For my clients, I recommend taking measurements weekly at the same time – preferably first thing in the morning before eating or drinking. Below are the areas I recommend to take measurements:

  • Arm – palm up around the upper part of the bicep
  • Waist – smallest part
  • Belly button – this number may fluctuate based on hormones, digestion, water retention, stress, etc
  • Thigh – five inches up from the knee
  • Glutes – roundest part

For the arm and leg measurement, you can choose to do both or one. Just be sure you do the same one each week!

You might choose to include other measurements as well, i.e. shoulders, neck, chest, etc. for more specific goals. Whatever measurements you decide to take, just be sure to keep it consistent each week.

 

Reducing Body Fat

So how do you lower your body fat percentage? Sure you could create a caloric deficit, which would cause you to lose weight, but will this really alter your body fat percentage? As we mentioned above, losing weight simply means lowering the number on the scale, so there’s no way of knowing if the weight you lost was really muscle, fat, water, etc.

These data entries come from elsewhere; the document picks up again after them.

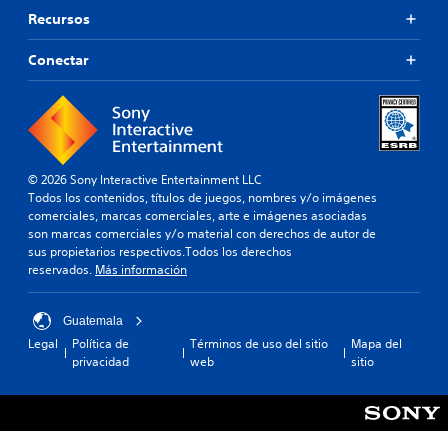
s
d
g
Recursos
e
i
r
f
n
a
Conectar
i
c
n
n
o
d
i
n
e
d
t
o
E
r
.
l
o
t
© 2026 Sony Interactive Entertainment LLC
l
e
Todos los contenidos, títulos de juegos, nombres y/o imágenes
R
e
x
comerciales, marcas comerciales, arte e imágenes asociadas
e
s
t
son marcas comerciales y/o material con derechos de autor de
c
t
o
sus propietarios respectivos.Todos los derechos
o
d
á
reservados.
Más información
r
e
c
d
m
t
a
e
Guatemala
i
n
t
Legal
Política de
Términos de uso del sitio
Mapa del
l
ú
o
privacidad
web
sitio
e
s
r
s
y
i
d
P
o
e
u
s
v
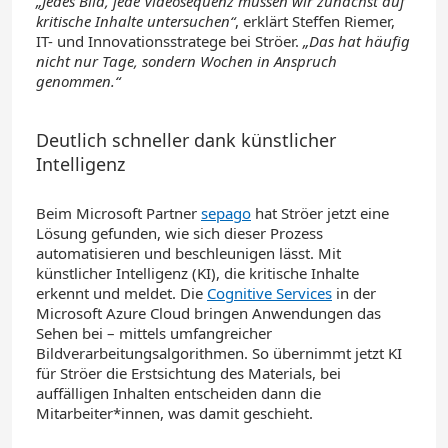
„Jedes Bild, jede Videosequenz müssen wir zunächst auf
kritische Inhalte untersuchen“
, erklärt Steffen Riemer,
IT- und Innovationsstratege bei Ströer.
„Das hat häufig
nicht nur Tage, sondern Wochen in Anspruch
genommen.“
Deutlich schneller dank künstlicher
Intelligenz
Beim Microsoft Partner
sepago
hat Ströer jetzt eine
Lösung gefunden, wie sich dieser Prozess
automatisieren und beschleunigen lässt. Mit
künstlicher Intelligenz (KI), die kritische Inhalte
erkennt und meldet. Die
Cognitive Services
in der
Microsoft Azure Cloud bringen Anwendungen das
Sehen bei – mittels umfangreicher
Bildverarbeitungsalgorithmen. So übernimmt jetzt KI
für Ströer die Erstsichtung des Materials, bei
auffälligen Inhalten entscheiden dann die
Mitarbeiter*innen, was damit geschieht.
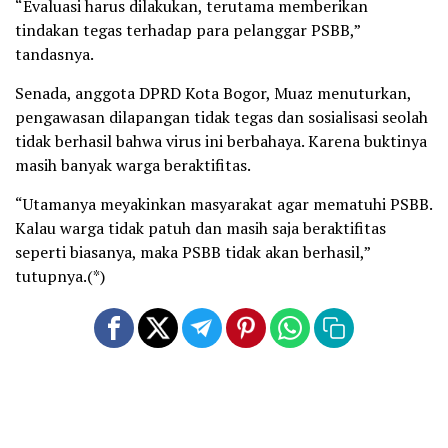
“Evaluasi harus dilakukan, terutama memberikan
tindakan tegas terhadap para pelanggar PSBB,”
tandasnya.
Senada, anggota DPRD Kota Bogor, Muaz menuturkan,
pengawasan dilapangan tidak tegas dan sosialisasi seolah
tidak berhasil bahwa virus ini berbahaya. Karena buktinya
masih banyak warga beraktifitas.
“Utamanya meyakinkan masyarakat agar mematuhi PSBB.
Kalau warga tidak patuh dan masih saja beraktifitas
seperti biasanya, maka PSBB tidak akan berhasil,”
tutupnya.(*)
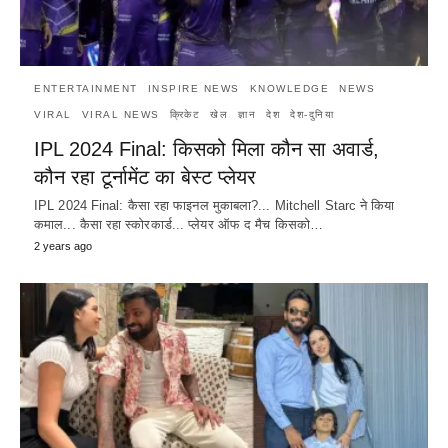
ENTERTAINMENT
INSPIRE NEWS
KNOWLEDGE
NEWS
VIRAL
VIRAL NEWS
क्रिकेट
खेल
ज्ञान
देश
देश-दुनिया
IPL 2024 Final: किसको मिला कौन सा अवार्ड,
कौन रहा टूर्नामेंट का बेस्ट प्लेयर
IPL 2024 Final: कैसा रहा फाइनल मुकाबला?... Mitchell Starc ने किया
कमाल... कैसा रहा स्कोरकार्ड... प्लेयर ऑफ द मैच किसको…
2 years ago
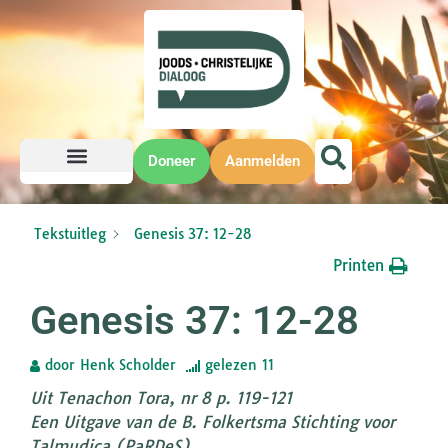
Doneer
Aanmelden
Tekstuitleg
Genesis 37: 12-28
Printen
Genesis 37: 12-28
door
Henk Scholder
gelezen
11
Uit Tenachon Tora, nr 8 p. 119-121
Een Uitgave van de B. Folkertsma Stichting voor
Talmudica (PaRDeS)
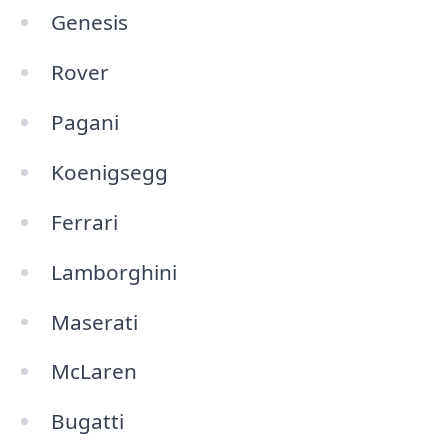
Genesis
Rover
Pagani
Koenigsegg
Ferrari
Lamborghini
Maserati
McLaren
Bugatti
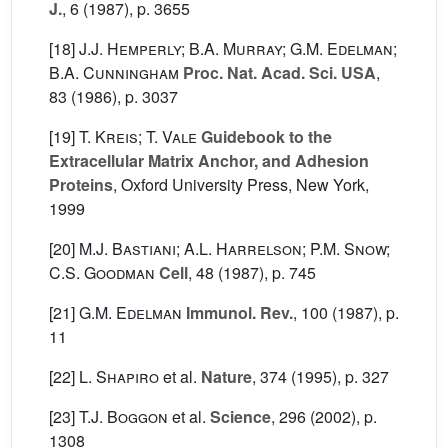
J.
, 6
(1987), p. 3655
[18]
J.J. Hemperly; B.A. Murray; G.M. Edelman;
B.A. Cunningham
Proc. Nat. Acad. Sci. USA
,
83
(1986), p. 3037
[19]
T. Kreis; T. Vale
Guidebook to the
Extracellular Matrix Anchor, and Adhesion
Proteins
, Oxford University Press, New York,
1999
[20]
M.J. Bastiani; A.L. Harrelson; P.M. Snow;
C.S. Goodman
Cell
, 48
(1987), p. 745
[21]
G.M. Edelman
Immunol. Rev.
, 100
(1987), p.
11
[22]
L. Shapiro
et al.
Nature
, 374
(1995), p. 327
[23]
T.J. Boggon
et al.
Science
, 296
(2002), p.
1308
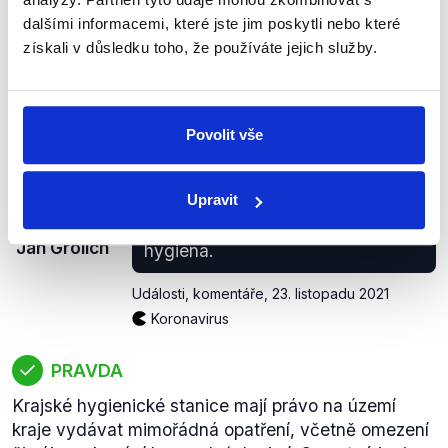
byla již v minulosti vydávána pouze na území
dalšími informacemi, které jste jim poskytli nebo které
jednoho kraje či skupiny krajů, tedy ne na
získali v důsledku toho, že používáte jejich služby.
celorepublikové úrovni.
zobrazit celé odůvodnění
Povolit vše
(...) to (omezení společenských
akcí v krajích, pozn. Demagog.cz)
Upravit
musí samozřejmě projít ještě
KDU-
ČSL
hygienou a musí to vyhlásit
Jan Grolich
hygiena.
Události, komentáře
,
23. listopadu 2021
Koronavirus
PRAVDA
Krajské hygienické stanice mají právo na území
kraje vydávat mimořádná opatření, včetně omezení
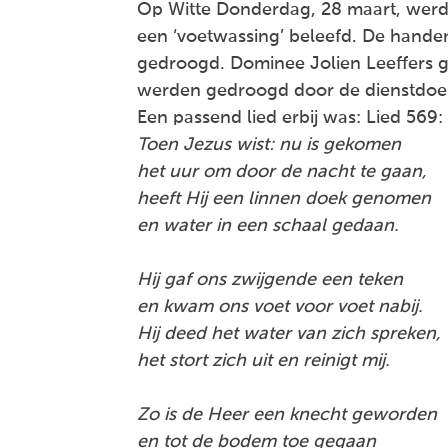
Op Witte Donderdag, 28 maart, werd
een ‘voetwassing’ beleefd. De hand
gedroogd. Dominee Jolien Leeffers g
werden gedroogd door de dienstdoe
Een passend lied erbij was: Lied 569:
Toen Jezus wist: nu is gekomen
het uur om door de nacht te gaan,
heeft Hij een linnen doek genomen
en water in een schaal gedaan.
Hij gaf ons zwijgende een teken
en kwam ons voet voor voet nabij.
Hij deed het water van zich spreken,
het stort zich uit en reinigt mij.
Zo is de Heer een knecht geworden
en tot de bodem toe gegaan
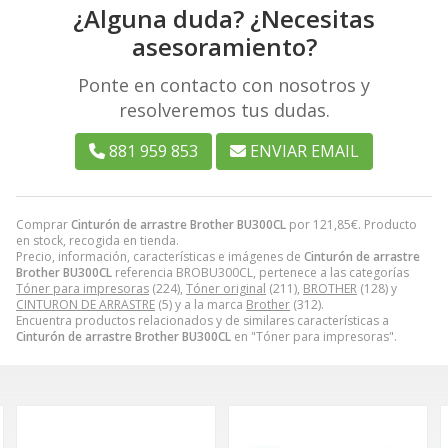
¿Alguna duda? ¿Necesitas
asesoramiento?
Ponte en contacto con nosotros y
resolveremos tus dudas.
881 959 853
ENVIAR EMAIL
Comprar
Cinturón de arrastre Brother BU300CL
por
121,85
€
. Producto
en stock, recogida en tienda.
Precio, información, características e imágenes de
Cinturón de arrastre
Brother BU300CL
referencia BROBU300CL, pertenece a las categorías
Tóner para impresoras
(224),
Tóner original
(211),
BROTHER
(128) y
CINTURON DE ARRASTRE
(5) y a la marca
Brother
(312).
Encuentra productos relacionados y de similares características a
Cinturón de arrastre Brother BU300CL
en "Tóner para impresoras".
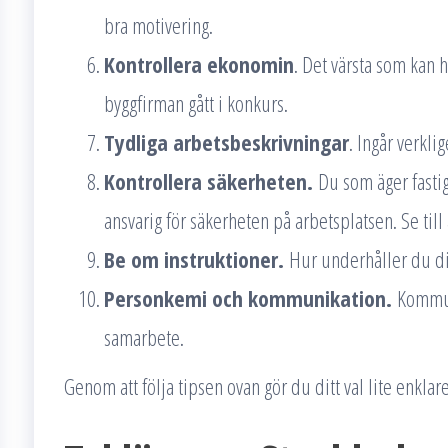
bra motivering.
Kontrollera ekonomin
. Det värsta som kan h
byggfirman gått i konkurs.
Tydliga arbetsbeskrivningar
. Ingår verkli
Kontrollera säkerheten.
Du som äger fastig
ansvarig för säkerheten på arbetsplatsen. Se till
Be om instruktioner.
Hur underhåller du dit
Personkemi och kommunikation.
Kommuni
samarbete.
Genom att följa tipsen ovan gör du ditt val lite enklare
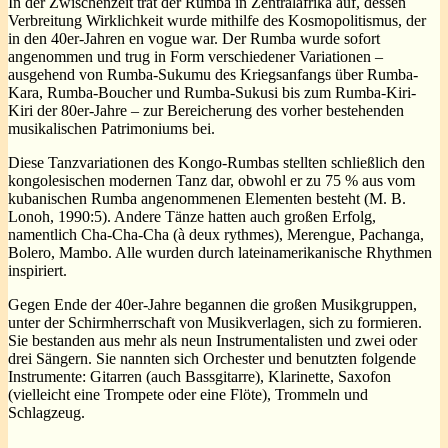
In der Zwischenzeit trat der Rumba in Zentralafrika auf, dessen
Verbreitung Wirklichkeit wurde mithilfe des Kosmopolitismus, der
in den 40er-Jahren en vogue war. Der Rumba wurde sofort
angenommen und trug in Form verschiedener Variationen –
ausgehend von Rumba-Sukumu des Kriegsanfangs über Rumba-
Kara, Rumba-Boucher und Rumba-Sukusi bis zum Rumba-Kiri-
Kiri der 80er-Jahre – zur Bereicherung des vorher bestehenden
musikalischen Patrimoniums bei.
Diese Tanzvariationen des Kongo-Rumbas stellten schließlich den
kongolesischen modernen Tanz dar, obwohl er zu 75 % aus vom
kubanischen Rumba angenommenen Elementen besteht (M. B.
Lonoh, 1990:5). Andere Tänze hatten auch großen Erfolg,
namentlich Cha-Cha-Cha (à deux rythmes), Merengue, Pachanga,
Bolero, Mambo. Alle wurden durch lateinamerikanische Rhythmen
inspiriert.
Gegen Ende der 40er-Jahre begannen die großen Musikgruppen,
unter der Schirmherrschaft von Musikverlagen, sich zu formieren.
Sie bestanden aus mehr als neun Instrumentalisten und zwei oder
drei Sängern. Sie nannten sich Orchester und benutzten folgende
Instrumente: Gitarren (auch Bassgitarre), Klarinette, Saxofon
(vielleicht eine Trompete oder eine Flöte), Trommeln und
Schlagzeug.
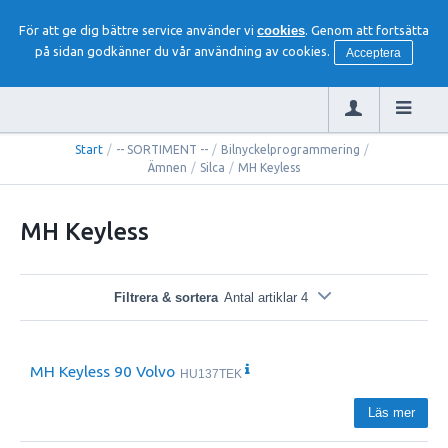
För att ge dig bättre service använder vi
cookies
. Genom att fortsätta
på sidan godkänner du vår användning av cookies.
Acceptera
Start
/
-- SORTIMENT --
/
Bilnyckelprogrammering
/
Ämnen
/
Silca
/
MH Keyless
MH Keyless
Filtrera & sortera
Antal artiklar 4
MH Keyless 90 Volvo
HU137TEK
Läs mer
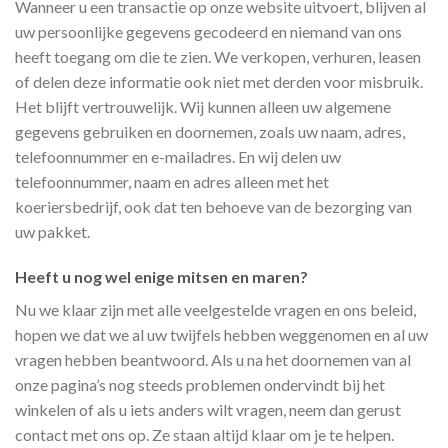
Wanneer u een transactie op onze website uitvoert, blijven al
uw persoonlijke gegevens gecodeerd en niemand van ons
heeft toegang om die te zien. We verkopen, verhuren, leasen
of delen deze informatie ook niet met derden voor misbruik.
Het blijft vertrouwelijk. Wij kunnen alleen uw algemene
gegevens gebruiken en doornemen, zoals uw naam, adres,
telefoonnummer en e-mailadres. En wij delen uw
telefoonnummer, naam en adres alleen met het
koeriersbedrijf, ook dat ten behoeve van de bezorging van
uw pakket.
Heeft u nog wel enige mitsen en maren?
Nu we klaar zijn met alle veelgestelde vragen en ons beleid,
hopen we dat we al uw twijfels hebben weggenomen en al uw
vragen hebben beantwoord. Als u na het doornemen van al
onze pagina’s nog steeds problemen ondervindt bij het
winkelen of als u iets anders wilt vragen, neem dan gerust
contact met ons op. Ze staan altijd klaar om je te helpen.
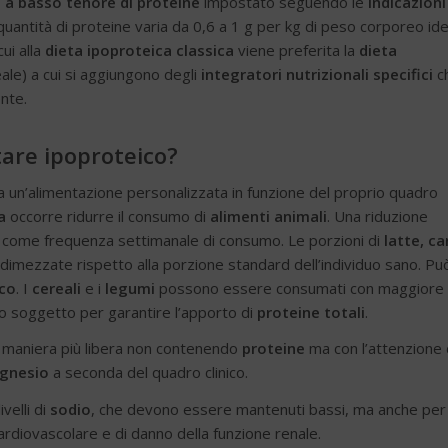
 a basso tenore di proteine
impostato seguendo le
indicazioni
 quantità di proteine varia da 0,6 a 1 g per kg di peso corporeo id
ui alla
dieta ipoproteica classica
viene preferita la
dieta
eale) a cui si aggiungono degli
integratori nutrizionali specifici
c
nte.
are ipoproteico?
a un’alimentazione personalizzata in funzione del proprio quadro
a
occorre ridurre il consumo di
alimenti animali
. Una riduzione
e e come frequenza settimanale di consumo. Le porzioni di
latte,
ca
mezzate rispetto alla porzione standard dell’individuo sano. Pu
co
. I
cereali
e i
legumi
possono essere consumati con maggiore
lo soggetto per garantire l’apporto di
proteine totali
.
maniera più libera non contenendo
proteine
ma con l’attenzione 
gnesio
a seconda del quadro clinico.
livelli di
sodio
, che devono essere mantenuti bassi, ma anche per
 cardiovascolare e di danno della funzione renale.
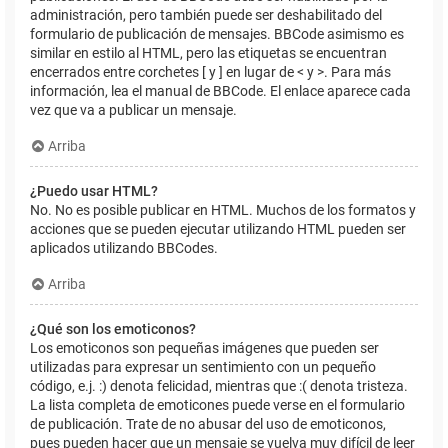
administración, pero también puede ser deshabilitado del
formulario de publicación de mensajes. BBCode asimismo es
similar en estilo al HTML, pero las etiquetas se encuentran
encerrados entre corchetes [ y ] en lugar de < y >. Para más
información, lea el manual de BBCode. El enlace aparece cada
vez que va a publicar un mensaje.
Arriba
¿Puedo usar HTML?
No. No es posible publicar en HTML. Muchos de los formatos y
acciones que se pueden ejecutar utilizando HTML pueden ser
aplicados utilizando BBCodes.
Arriba
¿Qué son los emoticonos?
Los emoticonos son pequeñas imágenes que pueden ser
utilizadas para expresar un sentimiento con un pequeño
código, e.j. :) denota felicidad, mientras que :( denota tristeza.
La lista completa de emoticones puede verse en el formulario
de publicación. Trate de no abusar del uso de emoticonos,
pues pueden hacer que un mensaje se vuelva muy difícil de leer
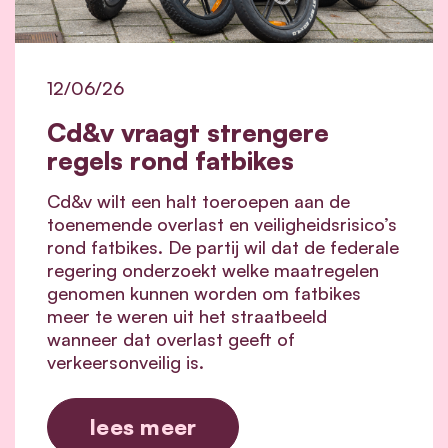
12/06/26
Cd&v vraagt strengere
regels rond fatbikes
Cd&v wilt een halt toeroepen aan de
toenemende overlast en veiligheidsrisico’s
rond fatbikes. De partij wil dat de federale
regering onderzoekt welke maatregelen
genomen kunnen worden om fatbikes
meer te weren uit het straatbeeld
wanneer dat overlast geeft of
verkeersonveilig is.
lees meer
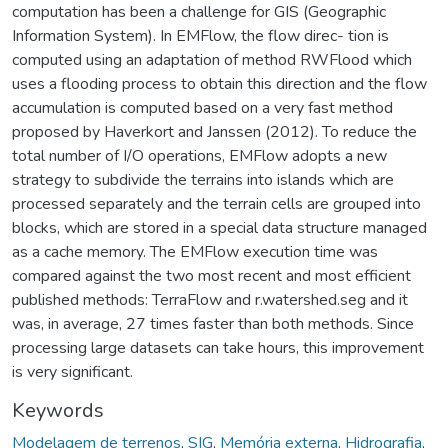
computation has been a challenge for GIS (Geographic
Information System). In EMFlow, the flow direc- tion is
computed using an adaptation of method RWFlood which
uses a flooding process to obtain this direction and the flow
accumulation is computed based on a very fast method
proposed by Haverkort and Janssen (2012). To reduce the
total number of I/O operations, EMFlow adopts a new
strategy to subdivide the terrains into islands which are
processed separately and the terrain cells are grouped into
blocks, which are stored in a special data structure managed
as a cache memory. The EMFlow execution time was
compared against the two most recent and most efficient
published methods: TerraFlow and r.watershed.seg and it
was, in average, 27 times faster than both methods. Since
processing large datasets can take hours, this improvement
is very significant.
Keywords
Modelagem de terrenos
,
SIG
,
Memória externa
,
Hidrografia
,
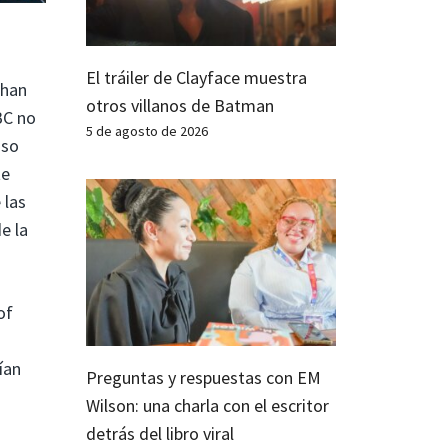
El tráiler de Clayface muestra
 han
otros villanos de Batman
BC no
5 de agosto de 2026
uso
te
 las
e la
of
ían
Preguntas y respuestas con EM
Wilson: una charla con el escritor
detrás del libro viral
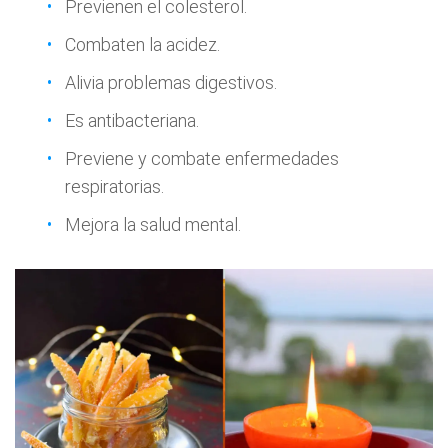
Previenen el colesterol.
Combaten la acidez.
Alivia problemas digestivos.
Es antibacteriana.
Previene y combate enfermedades
respiratorias.
Mejora la salud mental.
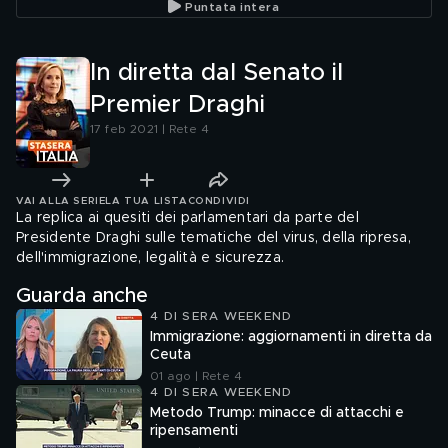
Puntata intera
In diretta dal Senato il
Premier Draghi
17 feb 2021 | Rete 4
VAI ALLA SERIE
LA TUA LISTA
CONDIVIDI
La replica ai quesiti dei parlamentari da parte del
Presidente Draghi sulle tematiche del virus, della ripresa,
dell'immigrazione, legalità e sicurezza.
Guarda anche
4 DI SERA WEEKEND
Immigrazione: aggiornamenti in diretta da
Ceuta
01 ago | Rete 4
4 DI SERA WEEKEND
Metodo Trump: minacce di attacchi e
ripensamenti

The truth is diet alone cannot alter your body composition. If your goal is to “tone” as they say, you MUST be incorporating some type of resistance training. You can absolutely, and should incorporate HIIT cardio, but without strength training, cardio alone will result in muscle loss and the dreaded “skinny fat”.

 

Focus on fat loss first and once you’ve successfully been able to convert fat mass into lean muscle mass, then decide if the number on the scale needs to move. Yes, sometimes weight loss and fat loss can coincide, but other times, when we say we need to lose weight, what we really want is to lose fat.

So before you get all bent out of shape by the number on the scale, stop and take some measurements, snap a few progress pictures, or even log your strength progress in the weight room. These are all signs of progression when building lean mass. The more lean mass you have, the more fat you burn, and the better you will look and feel, regardless of what the number on the scale says.